MBNA was forced to pay the state's business franchise tax and corporate net income tax for two years despite not having any employees or properties in the state. Instead, the credit card company, based in Delaware, solicited business through mail and phone calls.

The Court said it must pay the taxes because of its substantial presence in the state.

The final case mentioned in the report dealt with a Clonch Industries worker who was struck in the eye and sued his employer under the deliberate intent statute.

"The Court reasoned that even though the employer's actual subjective knowledge of the unsafe working condition was lacking, it held that the employer unconscionably violated a mandatory duty to perform a hazard evaluation pursuant to an OSHA regulation," the report says.

"The dissent argued that the majority contravened legislative intent by using a general safety regulation to 'satisfy the statutory specificity requirement of a deliberate intent cause of action.'"

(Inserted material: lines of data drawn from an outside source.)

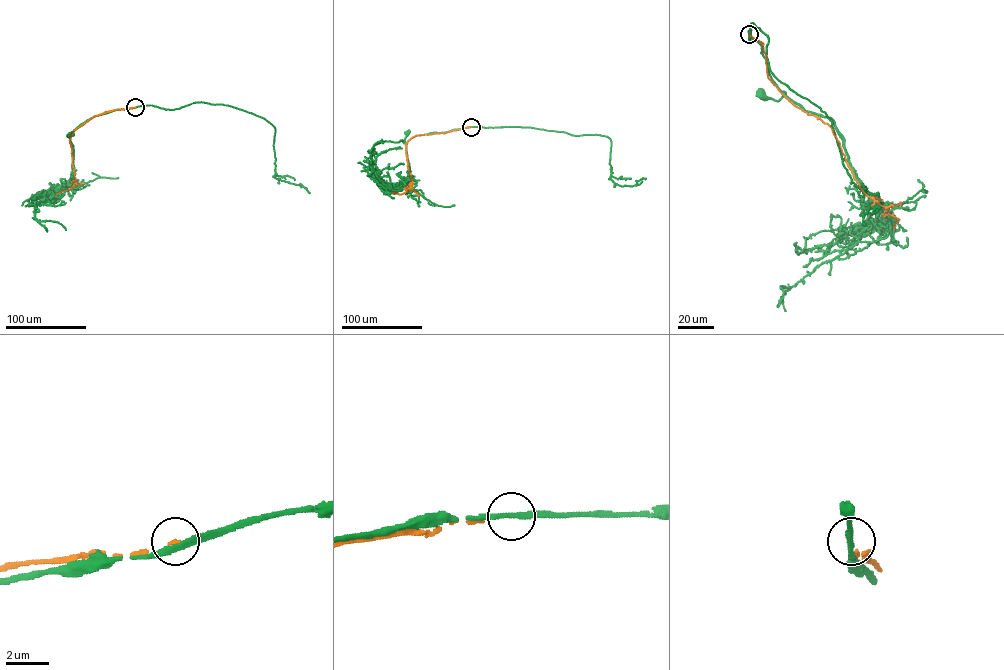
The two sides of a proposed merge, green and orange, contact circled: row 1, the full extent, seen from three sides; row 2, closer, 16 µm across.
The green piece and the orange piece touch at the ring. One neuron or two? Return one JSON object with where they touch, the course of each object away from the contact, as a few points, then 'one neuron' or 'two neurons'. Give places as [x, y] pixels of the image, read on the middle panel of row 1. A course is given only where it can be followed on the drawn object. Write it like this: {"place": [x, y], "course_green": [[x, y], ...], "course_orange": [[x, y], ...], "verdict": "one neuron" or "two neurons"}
{"place": [471, 127], "course_green": [[471, 127], [417, 135], [406, 146], [403, 141], [408, 132]], "course_orange": [[471, 127], [411, 137], [405, 151], [411, 187], [401, 194], [391, 192]], "verdict": "two neurons"}

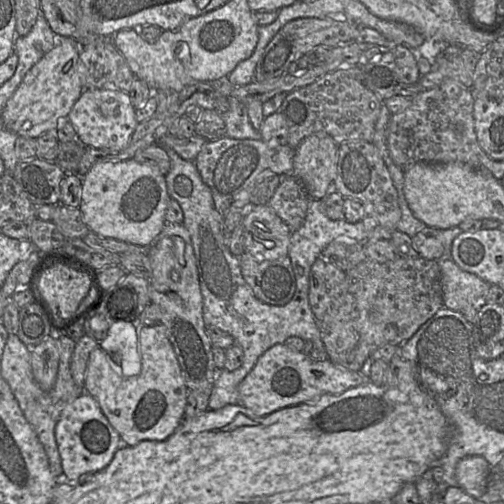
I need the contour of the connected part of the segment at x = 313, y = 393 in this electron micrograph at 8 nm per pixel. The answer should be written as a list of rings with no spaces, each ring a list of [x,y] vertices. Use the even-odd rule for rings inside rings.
[[[275,344],[265,351],[238,386],[240,405],[255,416],[264,417],[275,411],[312,402],[325,394],[339,395],[367,380],[360,371],[354,372],[333,364],[328,359],[313,360],[286,344]]]

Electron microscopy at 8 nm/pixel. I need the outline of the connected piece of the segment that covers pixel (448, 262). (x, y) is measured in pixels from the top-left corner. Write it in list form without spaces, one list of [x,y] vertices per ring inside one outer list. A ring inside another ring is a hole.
[[[451,258],[439,259],[443,288],[443,306],[462,312],[465,308],[479,307],[490,284],[461,269]]]

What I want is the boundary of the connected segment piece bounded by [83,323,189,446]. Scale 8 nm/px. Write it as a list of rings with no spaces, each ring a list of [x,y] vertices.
[[[158,323],[153,326],[143,325],[136,329],[141,355],[141,372],[131,377],[117,374],[107,361],[107,353],[97,346],[90,352],[83,386],[83,390],[98,401],[107,420],[128,446],[135,446],[145,440],[163,441],[172,435],[183,421],[189,392],[174,349],[167,338],[166,327]]]

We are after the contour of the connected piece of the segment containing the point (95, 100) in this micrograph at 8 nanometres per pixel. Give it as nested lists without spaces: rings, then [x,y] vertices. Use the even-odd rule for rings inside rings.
[[[108,88],[84,89],[68,114],[68,120],[77,133],[77,139],[84,146],[95,149],[124,150],[138,125],[129,94]]]

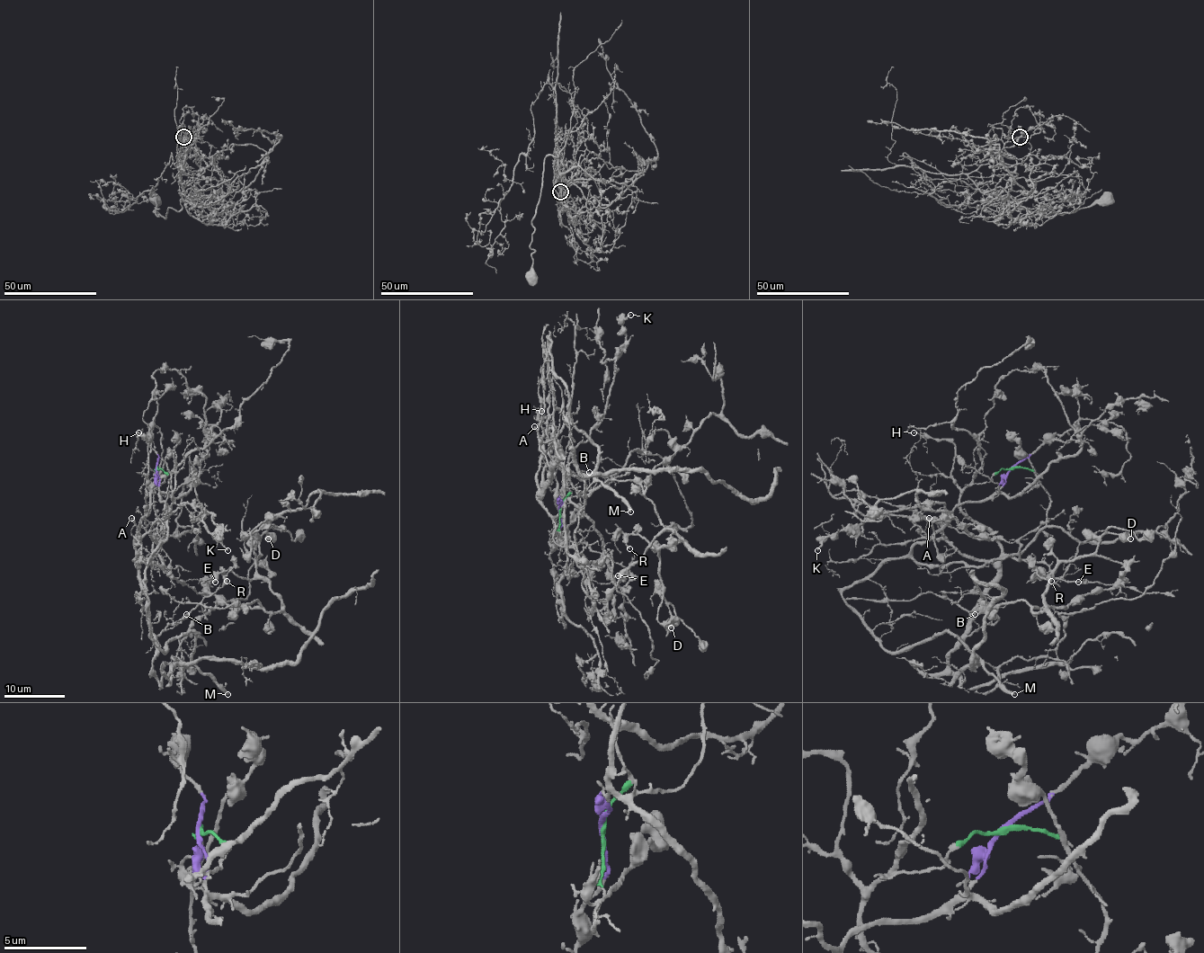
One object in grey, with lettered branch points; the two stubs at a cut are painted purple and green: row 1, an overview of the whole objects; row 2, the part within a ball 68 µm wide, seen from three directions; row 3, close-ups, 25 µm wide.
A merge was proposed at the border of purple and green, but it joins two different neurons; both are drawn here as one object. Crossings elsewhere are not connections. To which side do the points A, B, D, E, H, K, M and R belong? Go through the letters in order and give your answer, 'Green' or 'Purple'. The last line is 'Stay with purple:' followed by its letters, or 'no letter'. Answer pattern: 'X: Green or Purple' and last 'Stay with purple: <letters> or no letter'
A: Green
B: Green
D: Green
E: Green
H: Green
K: Purple
M: Purple
R: Green
Stay with purple: K, M

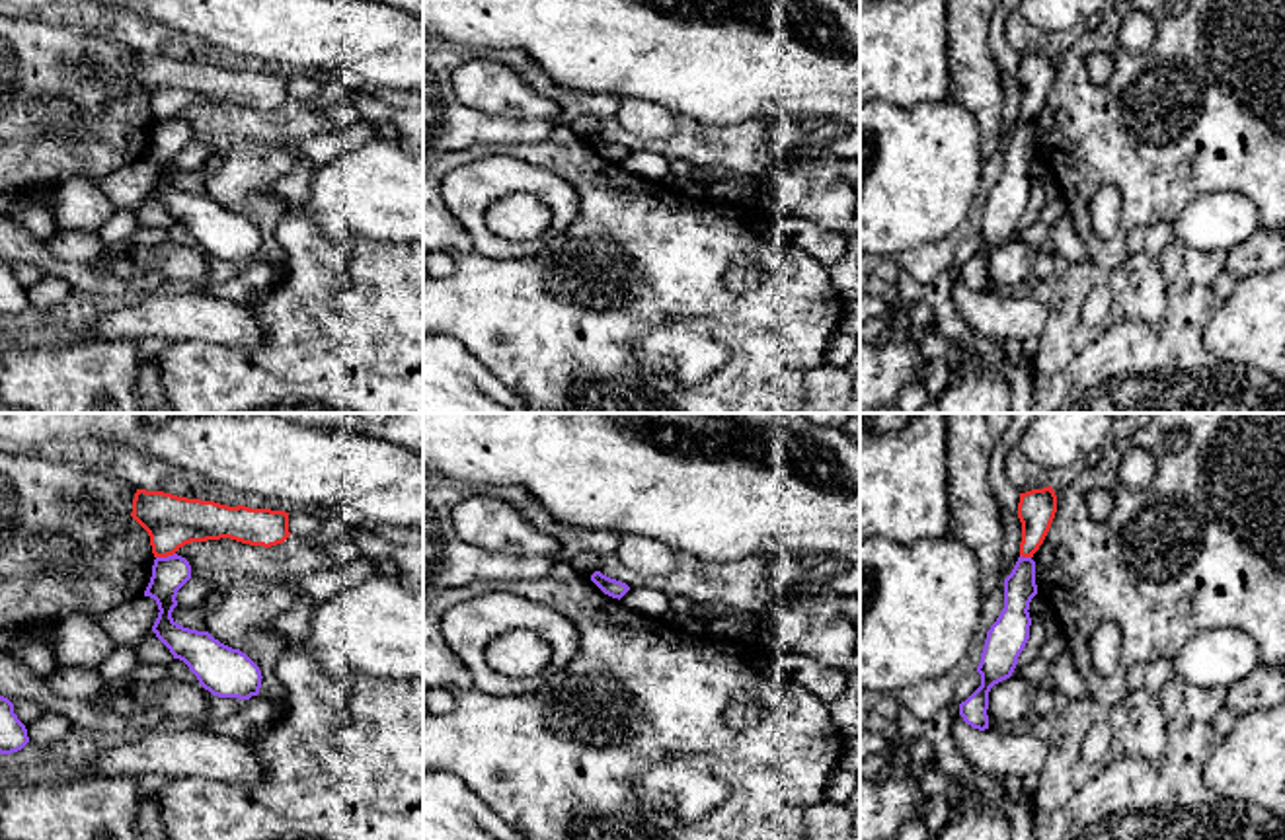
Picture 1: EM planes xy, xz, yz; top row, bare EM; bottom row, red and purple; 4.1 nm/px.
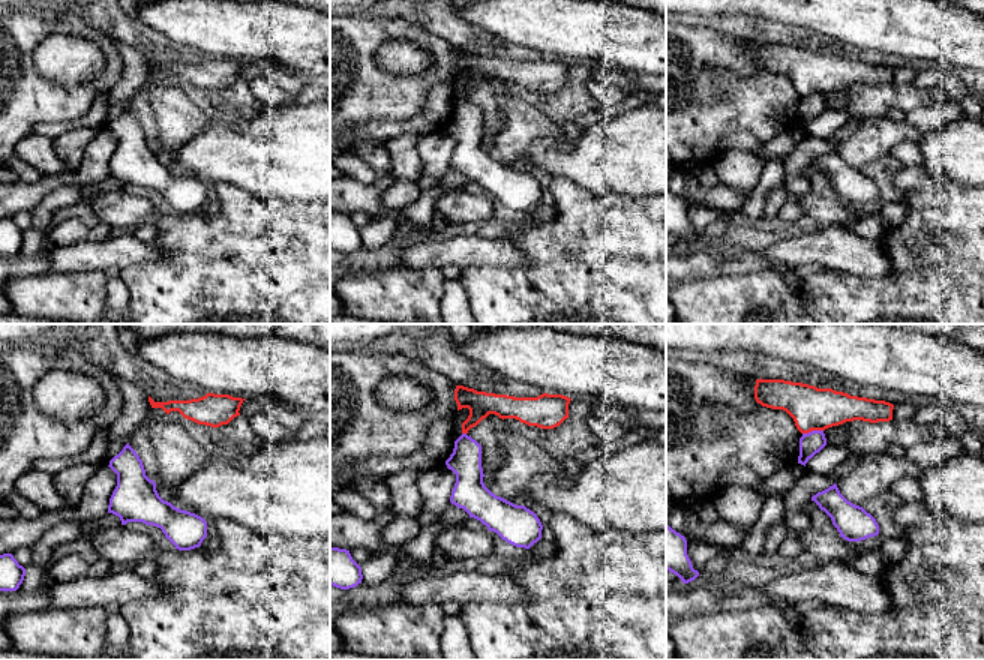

Sobel wrote that the two 2006 decisions "decrease the predictability of West Virginia's legal system because they present sudden changes to established rules."

Kristen Leddy, a 2007 graduate of WVU's College of Law, and Matthew Yanni, who holds a master's degree in economics and is in his second year at law school, contributed to the report.

The Federalist Society for Law and Public Policy Studies has 40,000 members. It takes no position on legal or public policy questions, "but is founded on the principles that the state exists to preserve freedom, that the separation of governmental powers is central to our constitution, and that it is emphatically the province and duty of the judiciary to say what the law is, not what it should be."

Sobel says the state's legal system must be competitive with other states.

"(I)t is critical to examine how individuals and businesses are treated in West Virginia's court system relative to the way they would be treated in other states," he wrote.

"If the West Virginia court system imposes more costs and uncertainty than would be present in other states, it will detract from West Virginia's ability to sustain economic growth and prosperity."